Stored data =>
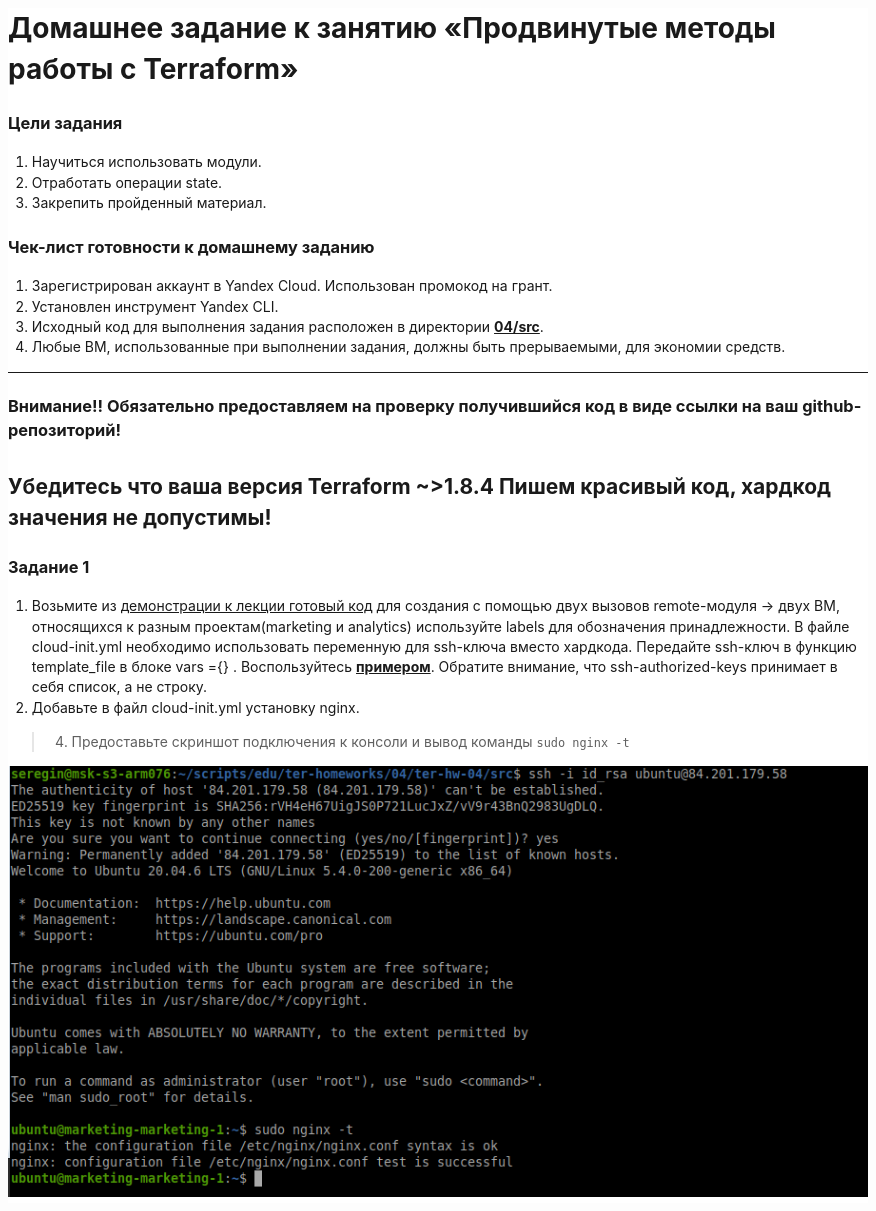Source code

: # Домашнее задание к занятию «Продвинутые методы работы с Terraform»

### Цели задания

1. Научиться использовать модули.
2. Отработать операции state.
3. Закрепить пройденный материал.


### Чек-лист готовности к домашнему заданию

1. Зарегистрирован аккаунт в Yandex Cloud. Использован промокод на грант.
2. Установлен инструмент Yandex CLI.
3. Исходный код для выполнения задания расположен в директории [**04/src**](https://github.com/netology-code/ter-homeworks/tree/main/04/src).
4. Любые ВМ, использованные при выполнении задания, должны быть прерываемыми, для экономии средств.

------
### Внимание!! Обязательно предоставляем на проверку получившийся код в виде ссылки на ваш github-репозиторий!
Убедитесь что ваша версия **Terraform** ~>1.8.4
Пишем красивый код, хардкод значения не допустимы!
------

### Задание 1

1. Возьмите из [демонстрации к лекции готовый код](https://github.com/netology-code/ter-homeworks/tree/main/04/demonstration1) для создания с помощью двух вызовов remote-модуля -> двух ВМ, относящихся к разным проектам(marketing и analytics) используйте labels для обозначения принадлежности.  В файле cloud-init.yml необходимо использовать переменную для ssh-ключа вместо хардкода. Передайте ssh-ключ в функцию template_file в блоке vars ={} .
Воспользуйтесь [**примером**](https://grantorchard.com/dynamic-cloudinit-content-with-terraform-file-templates/). Обратите внимание, что ssh-authorized-keys принимает в себя список, а не строку.
3. Добавьте в файл cloud-init.yml установку nginx.
> 4. Предоставьте скриншот подключения к консоли и вывод команды ```sudo nginx -t```

<img src = "seregin-img/task1-1.png" width = 100%>
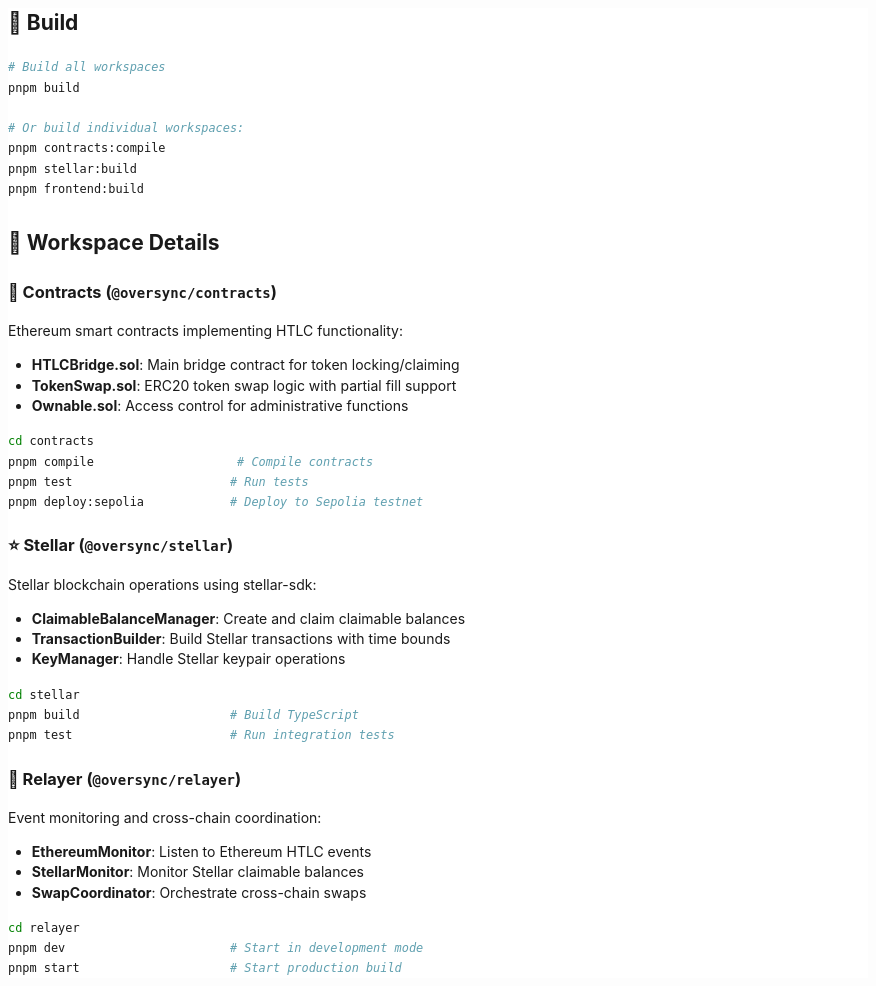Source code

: ## 🔧 Build

```bash
# Build all workspaces
pnpm build

# Or build individual workspaces:
pnpm contracts:compile
pnpm stellar:build
pnpm frontend:build
```

## 🔧 Workspace Details

### 📜 Contracts (`@oversync/contracts`)

Ethereum smart contracts implementing HTLC functionality:

- **HTLCBridge.sol**: Main bridge contract for token locking/claiming
- **TokenSwap.sol**: ERC20 token swap logic with partial fill support
- **Ownable.sol**: Access control for administrative functions

```bash
cd contracts
pnpm compile                    # Compile contracts
pnpm test                      # Run tests
pnpm deploy:sepolia            # Deploy to Sepolia testnet
```

### ⭐ Stellar (`@oversync/stellar`)

Stellar blockchain operations using stellar-sdk:

- **ClaimableBalanceManager**: Create and claim claimable balances
- **TransactionBuilder**: Build Stellar transactions with time bounds
- **KeyManager**: Handle Stellar keypair operations

```bash
cd stellar
pnpm build                     # Build TypeScript
pnpm test                      # Run integration tests
```

### 🔄 Relayer (`@oversync/relayer`)

Event monitoring and cross-chain coordination:

- **EthereumMonitor**: Listen to Ethereum HTLC events
- **StellarMonitor**: Monitor Stellar claimable balances
- **SwapCoordinator**: Orchestrate cross-chain swaps

```bash
cd relayer
pnpm dev                       # Start in development mode
pnpm start                     # Start production build
```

What to work on => Scan the records above and show every line in which the word "contracts" occurs.

Solution to the problem =>
pnpm contracts:compile
### 📜 Contracts (`@oversync/contracts`)
Ethereum smart contracts implementing HTLC functionality:
cd contracts
pnpm compile                    # Compile contracts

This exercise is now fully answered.